The remedy for spyware...not anytime soon

Lydia Parnes, director of the Bureau of Consumer Protection at the Federal Trade Commission, kicked off the CNET Antispyware Workshop saying that in defining spyware “it all depends.” And, a year after the FTC held a spyware workshop, the spyware and adware companies and their anti counterparts are still battling and consumers are caught in the middle. 

A State of Spyware Report, issued today by the security firm Webroot, claims that nearly 90 percent of consumers and business computers harbored some form of unwanted software during the first quarter of 2005.

Parnes said the most useful way to deal with spyware and adware is to focus on two concepts: notice and harm. Malevolent software, which can be spyware, doesn’t raise difficult legal issues for the FTC--drive-by installations, hijacking browsers, keystroke logging and adding bookmarks surreptitiously, for example, violate a range of laws including criminal statutes, she said. Adware, which is usually in the form of pop ups, is not inherently wrong, Parnes said, but without proper notice and disclosure can be illegal and potentially harmful, such as causing a system to slow to a crawl or crash. She said the recent case against Intermix brought by the New York attorney general Elliot Spitzer is a textbook case of deception assuming the allegations are true.

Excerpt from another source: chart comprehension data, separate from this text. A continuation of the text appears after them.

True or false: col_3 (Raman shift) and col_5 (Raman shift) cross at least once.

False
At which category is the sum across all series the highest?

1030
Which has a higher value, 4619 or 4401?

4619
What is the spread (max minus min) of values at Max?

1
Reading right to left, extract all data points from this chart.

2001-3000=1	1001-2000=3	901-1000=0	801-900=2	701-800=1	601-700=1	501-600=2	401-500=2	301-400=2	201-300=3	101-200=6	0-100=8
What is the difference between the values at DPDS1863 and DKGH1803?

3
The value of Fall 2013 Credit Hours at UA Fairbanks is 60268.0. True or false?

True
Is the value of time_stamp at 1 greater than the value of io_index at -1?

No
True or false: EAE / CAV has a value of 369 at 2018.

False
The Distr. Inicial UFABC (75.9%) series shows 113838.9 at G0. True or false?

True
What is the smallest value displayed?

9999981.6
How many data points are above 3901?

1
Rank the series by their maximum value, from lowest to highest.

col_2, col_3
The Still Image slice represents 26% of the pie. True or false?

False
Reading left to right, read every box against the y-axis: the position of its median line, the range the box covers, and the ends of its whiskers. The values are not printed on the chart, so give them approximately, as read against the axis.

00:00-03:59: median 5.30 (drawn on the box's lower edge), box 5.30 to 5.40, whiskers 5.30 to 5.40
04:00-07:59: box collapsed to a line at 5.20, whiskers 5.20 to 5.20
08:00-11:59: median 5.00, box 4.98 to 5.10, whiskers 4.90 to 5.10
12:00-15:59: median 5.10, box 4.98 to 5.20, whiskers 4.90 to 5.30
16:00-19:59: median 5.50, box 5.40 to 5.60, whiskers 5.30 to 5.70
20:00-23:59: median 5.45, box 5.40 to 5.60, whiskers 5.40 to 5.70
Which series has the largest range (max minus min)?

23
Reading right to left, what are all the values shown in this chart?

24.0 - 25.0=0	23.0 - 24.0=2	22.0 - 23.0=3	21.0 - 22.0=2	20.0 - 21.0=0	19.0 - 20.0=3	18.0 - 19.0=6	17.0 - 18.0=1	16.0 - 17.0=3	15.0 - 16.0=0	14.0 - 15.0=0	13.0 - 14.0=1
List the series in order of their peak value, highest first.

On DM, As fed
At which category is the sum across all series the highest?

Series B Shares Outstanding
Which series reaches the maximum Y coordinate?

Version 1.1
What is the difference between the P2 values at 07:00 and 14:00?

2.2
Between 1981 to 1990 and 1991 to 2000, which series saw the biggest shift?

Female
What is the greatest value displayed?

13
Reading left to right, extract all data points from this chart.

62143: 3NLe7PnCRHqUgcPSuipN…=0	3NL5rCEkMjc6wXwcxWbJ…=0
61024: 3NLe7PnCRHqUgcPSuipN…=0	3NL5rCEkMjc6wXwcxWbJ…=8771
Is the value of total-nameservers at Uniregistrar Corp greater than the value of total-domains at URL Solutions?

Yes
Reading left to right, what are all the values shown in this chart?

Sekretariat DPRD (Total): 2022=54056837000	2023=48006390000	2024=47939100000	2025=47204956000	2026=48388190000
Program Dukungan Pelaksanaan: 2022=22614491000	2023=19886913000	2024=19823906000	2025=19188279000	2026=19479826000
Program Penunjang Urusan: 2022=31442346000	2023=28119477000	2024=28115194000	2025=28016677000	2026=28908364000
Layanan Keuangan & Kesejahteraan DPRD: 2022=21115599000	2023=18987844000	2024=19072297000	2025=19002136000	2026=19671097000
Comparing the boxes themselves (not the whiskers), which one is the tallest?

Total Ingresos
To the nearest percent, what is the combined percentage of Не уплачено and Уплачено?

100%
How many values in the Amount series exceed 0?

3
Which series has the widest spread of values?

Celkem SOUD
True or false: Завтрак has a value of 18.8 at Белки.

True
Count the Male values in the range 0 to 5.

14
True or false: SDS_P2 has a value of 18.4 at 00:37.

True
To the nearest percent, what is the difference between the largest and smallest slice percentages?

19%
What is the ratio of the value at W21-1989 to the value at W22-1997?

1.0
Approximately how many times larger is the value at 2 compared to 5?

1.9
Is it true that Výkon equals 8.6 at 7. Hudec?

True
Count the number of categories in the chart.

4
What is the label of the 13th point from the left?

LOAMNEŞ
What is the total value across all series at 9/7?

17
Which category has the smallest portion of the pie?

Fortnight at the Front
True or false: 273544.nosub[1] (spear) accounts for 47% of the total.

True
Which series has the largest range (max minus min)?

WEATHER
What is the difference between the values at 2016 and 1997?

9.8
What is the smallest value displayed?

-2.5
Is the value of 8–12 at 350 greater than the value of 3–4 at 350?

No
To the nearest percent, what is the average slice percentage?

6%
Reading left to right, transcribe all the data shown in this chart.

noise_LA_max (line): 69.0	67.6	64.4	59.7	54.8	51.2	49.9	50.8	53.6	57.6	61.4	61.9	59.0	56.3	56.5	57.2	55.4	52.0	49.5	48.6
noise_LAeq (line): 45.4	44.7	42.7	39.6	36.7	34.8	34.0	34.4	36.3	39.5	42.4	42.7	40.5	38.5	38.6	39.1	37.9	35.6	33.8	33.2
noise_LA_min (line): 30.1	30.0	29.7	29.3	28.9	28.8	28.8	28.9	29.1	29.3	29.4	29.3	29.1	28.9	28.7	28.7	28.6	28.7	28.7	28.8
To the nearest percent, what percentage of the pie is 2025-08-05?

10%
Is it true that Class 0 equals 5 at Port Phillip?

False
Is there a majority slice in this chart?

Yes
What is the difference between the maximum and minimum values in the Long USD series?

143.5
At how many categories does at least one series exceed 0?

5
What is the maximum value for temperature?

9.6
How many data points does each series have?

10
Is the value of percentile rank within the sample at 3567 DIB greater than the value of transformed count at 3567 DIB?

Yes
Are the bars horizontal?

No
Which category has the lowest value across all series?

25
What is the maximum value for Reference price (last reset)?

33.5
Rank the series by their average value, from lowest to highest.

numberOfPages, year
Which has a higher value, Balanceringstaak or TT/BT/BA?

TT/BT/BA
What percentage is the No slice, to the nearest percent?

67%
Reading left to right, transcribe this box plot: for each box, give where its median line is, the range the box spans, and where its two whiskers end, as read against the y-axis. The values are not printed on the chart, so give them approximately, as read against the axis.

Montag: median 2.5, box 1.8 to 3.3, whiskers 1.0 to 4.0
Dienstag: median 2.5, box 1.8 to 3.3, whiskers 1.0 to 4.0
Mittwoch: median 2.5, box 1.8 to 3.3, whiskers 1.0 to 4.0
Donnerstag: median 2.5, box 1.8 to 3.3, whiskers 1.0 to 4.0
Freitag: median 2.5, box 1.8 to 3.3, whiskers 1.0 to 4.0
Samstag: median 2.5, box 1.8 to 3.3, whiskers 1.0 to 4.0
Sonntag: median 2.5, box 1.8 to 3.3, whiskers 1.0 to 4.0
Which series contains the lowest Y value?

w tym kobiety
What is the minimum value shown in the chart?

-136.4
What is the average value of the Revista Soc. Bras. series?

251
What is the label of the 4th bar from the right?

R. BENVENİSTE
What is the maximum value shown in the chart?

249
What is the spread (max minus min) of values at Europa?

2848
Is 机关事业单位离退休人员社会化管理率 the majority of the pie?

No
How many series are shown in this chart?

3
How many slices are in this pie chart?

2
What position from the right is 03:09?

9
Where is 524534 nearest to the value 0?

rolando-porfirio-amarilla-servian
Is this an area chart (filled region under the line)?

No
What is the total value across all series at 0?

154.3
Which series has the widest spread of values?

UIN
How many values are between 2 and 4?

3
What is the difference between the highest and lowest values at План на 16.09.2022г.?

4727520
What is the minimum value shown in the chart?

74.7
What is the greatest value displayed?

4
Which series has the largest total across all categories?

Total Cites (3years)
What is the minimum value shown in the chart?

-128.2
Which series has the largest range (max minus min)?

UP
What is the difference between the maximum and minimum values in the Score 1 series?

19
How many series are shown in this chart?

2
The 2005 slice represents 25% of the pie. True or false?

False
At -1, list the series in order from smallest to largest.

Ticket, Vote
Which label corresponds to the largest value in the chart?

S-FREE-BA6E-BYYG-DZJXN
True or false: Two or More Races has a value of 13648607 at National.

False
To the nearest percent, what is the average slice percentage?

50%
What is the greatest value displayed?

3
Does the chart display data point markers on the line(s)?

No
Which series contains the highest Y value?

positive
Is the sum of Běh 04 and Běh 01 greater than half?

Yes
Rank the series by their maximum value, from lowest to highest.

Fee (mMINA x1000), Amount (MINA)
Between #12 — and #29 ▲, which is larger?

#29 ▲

The panel and Q&A following Parnes opening remarks, however, challenged her definitions. Ralph Terkowitz, vice chairman of Truste and an investor in WhenU.com, said that rather than trying to define the terms spyware or adware, the industry should focus on a specific set of behaviors, which he said will take editorial judgment to define. “How do you editorially classify [behaviors] so that the antispyware vendors can deliver and consumers can decide what they would like to have on their machines?…Both vendors and consumers need to have a vote,” Terkowitz said. The challenge, he said, is coming up with a way to encapsulate a set of behaviors, and talk about in a way that is easy to make distinctions and judgments. Terkowitz told me that antispyware vendors could offer a variety of profiles developed by "editors" that give users different value propositions based on the offers from adware vendors.

Eric Howes, who consults for antispyware vendor Sunbelt Software, recommends that antispyware vendors build flexibility into targeting criteria. “Antispyware vendors want criteria to be complete objective, hard and fast and grounded in pure functionality. But, in dealing with spyware and adware, you need to change the approach. It’s a mistake to be limited to functionality--it should be behavior- or practice-based. The difference is ‘context.’ Functionality is an inherent quality of program. Behavior is about human decision-making, design and intention. It’s a paradigm shift, and no longer a business of simply assessing risk based on inherent functionality. It’s more like the FTC evaluating and judging business practices, which is more messy than functionality.” Howe added that in dealing with the detection, scanning and removal functions of antispyware tools, detection is a threshold issue, but once something is detected, you have to change the presentation for users to deal with borderline cases.

Ben Edleman showed a children's website that offers a clock synchronization program from Claria, and the subsequent dialog showed the divide among the various parties with a stake in the game. Richard Stiennon, vice president of Threat Research for Webroot software, described the Claria adware as a form social engineering to get people to install software. Christine Varney, a former FTC commissioner, didn't think that is was a clearcut case of an inappropriate business practice. Jeff McFadden, CEO of Claria (formerly Gator), responded, dismissing the notion that his company targeted kid's sites and said that about 90 percent of distribution is through the company's own screen saver titles and Kaaza. He points out that consumers are asked if they want to install and run the software offered, which use Active X controls to get into the user's system flow. "We and other companies are changing procedures all the time," McFadden said. "Month after month we get requests. If we could all agree on a common set of rules of the road, we would be leading the charge. The trouble is, we get different opinions from different people."  

McFadden does identify the key issue. The opposing parties have different opinions and agendas, and, as a result, getting the equivalent of food packaging disclosure for downloadable software isn't going to come easily.

Legal remedies--bills in Congress--aren't expected to have much impact any time soon. Declan McCullagh wrote in his News.com column that the Bono bill (the Spy Act) is problematic:

It prohibits "diverting the Internet browser," but doesn't mention mischief aimed at instant-messaging clients. Manipulating "a list of bookmarks used by the computer to access Web pages" is verboten, but not manipulating a list of RSS bookmarks. Monitoring the "Web pages" visited to deliver ads is explicitly covered, but not monitoring the contents of e-mail correspondence.

A better approach might be one that takes aim at problematic behavior rather than problematic technology. That's what a competing spyware bill, introduced by Republican Rep. Bob Goodlatte of Virginia, proposes. Goodlatte's one-page bill simply says it's illegal to install software "without authorization" if it leaks personal information or "impairs" a computer's security--an approach backed by the ITAA and other technology groups.